■ **Request**
Please pull from the material below the lines starting with the one that contains "scientific name: Gyponana octolineata" and going on through the one that contains "family: Ericaceae", and reproduce them word for word.
*** Data for processing ***
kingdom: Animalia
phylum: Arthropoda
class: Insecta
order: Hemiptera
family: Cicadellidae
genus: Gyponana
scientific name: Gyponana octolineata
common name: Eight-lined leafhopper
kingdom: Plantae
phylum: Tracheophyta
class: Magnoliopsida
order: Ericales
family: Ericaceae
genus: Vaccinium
***
*** Data for processing ***
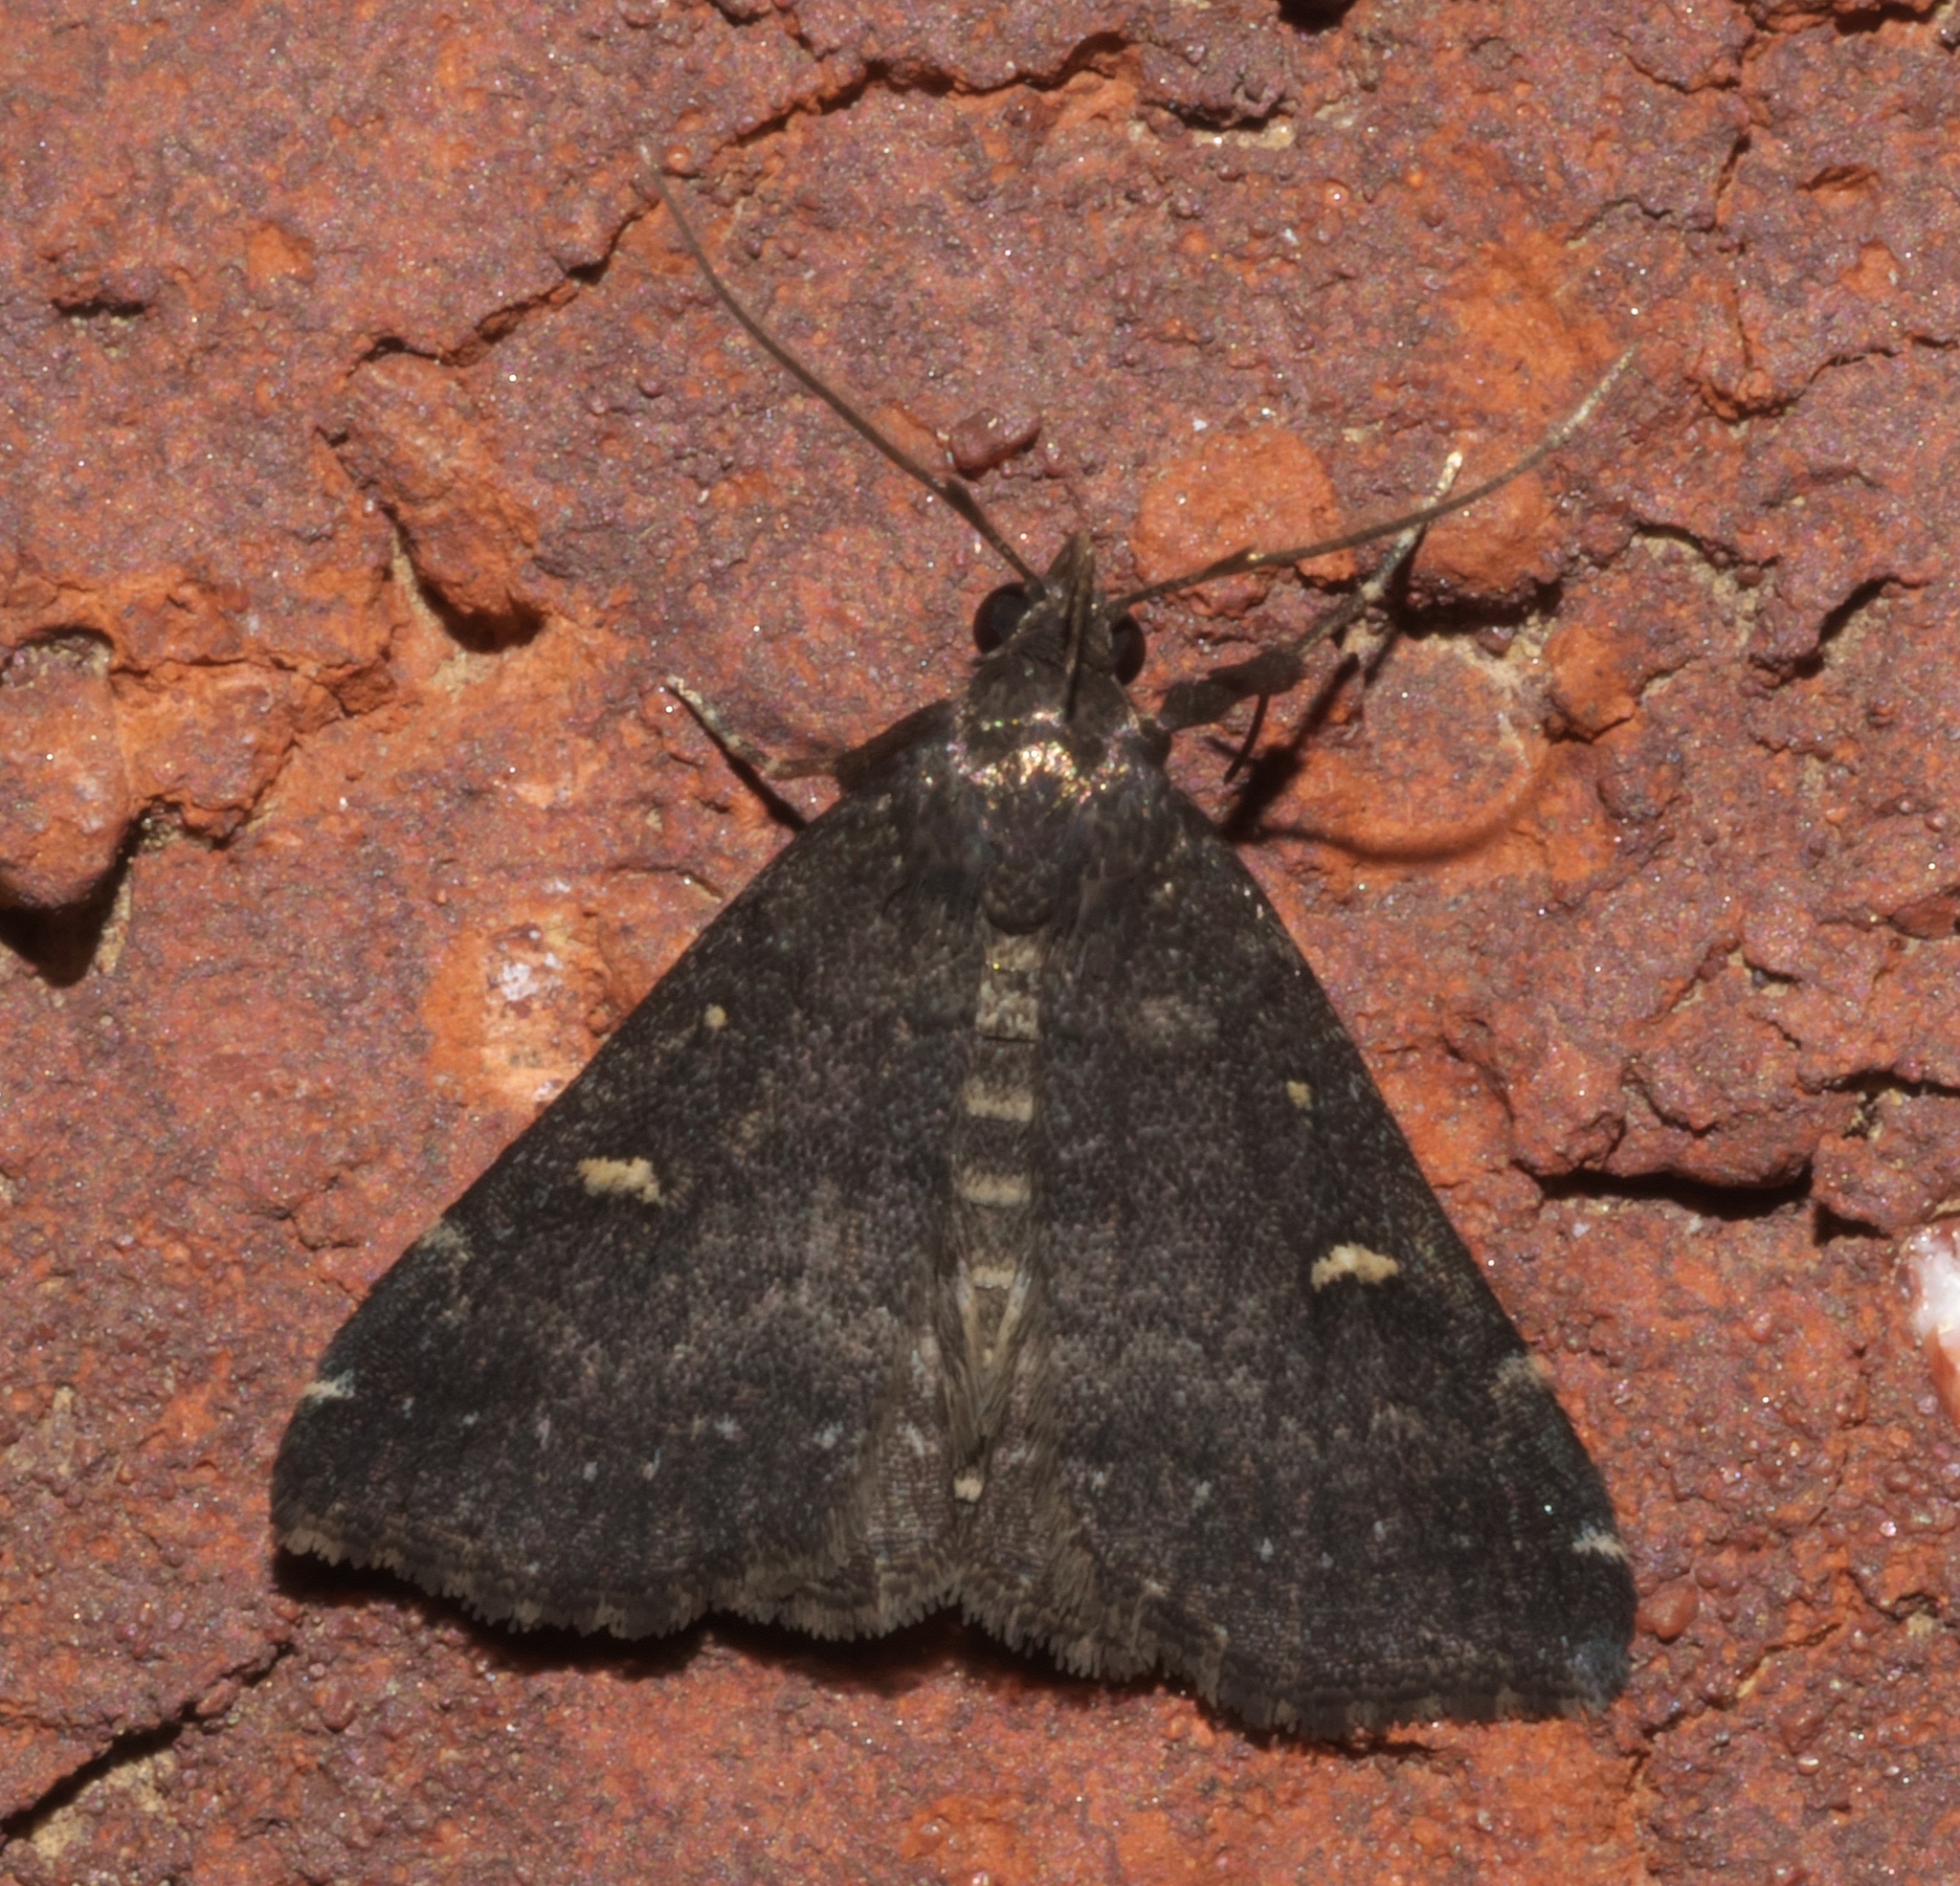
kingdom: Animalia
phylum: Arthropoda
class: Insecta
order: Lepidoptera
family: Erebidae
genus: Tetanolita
***
■ **Answer to the task**
scientific name: Gyponana octolineata
common name: Eight-lined leafhopper
kingdom: Plantae
phylum: Tracheophyta
class: Magnoliopsida
order: Ericales
family: Ericaceae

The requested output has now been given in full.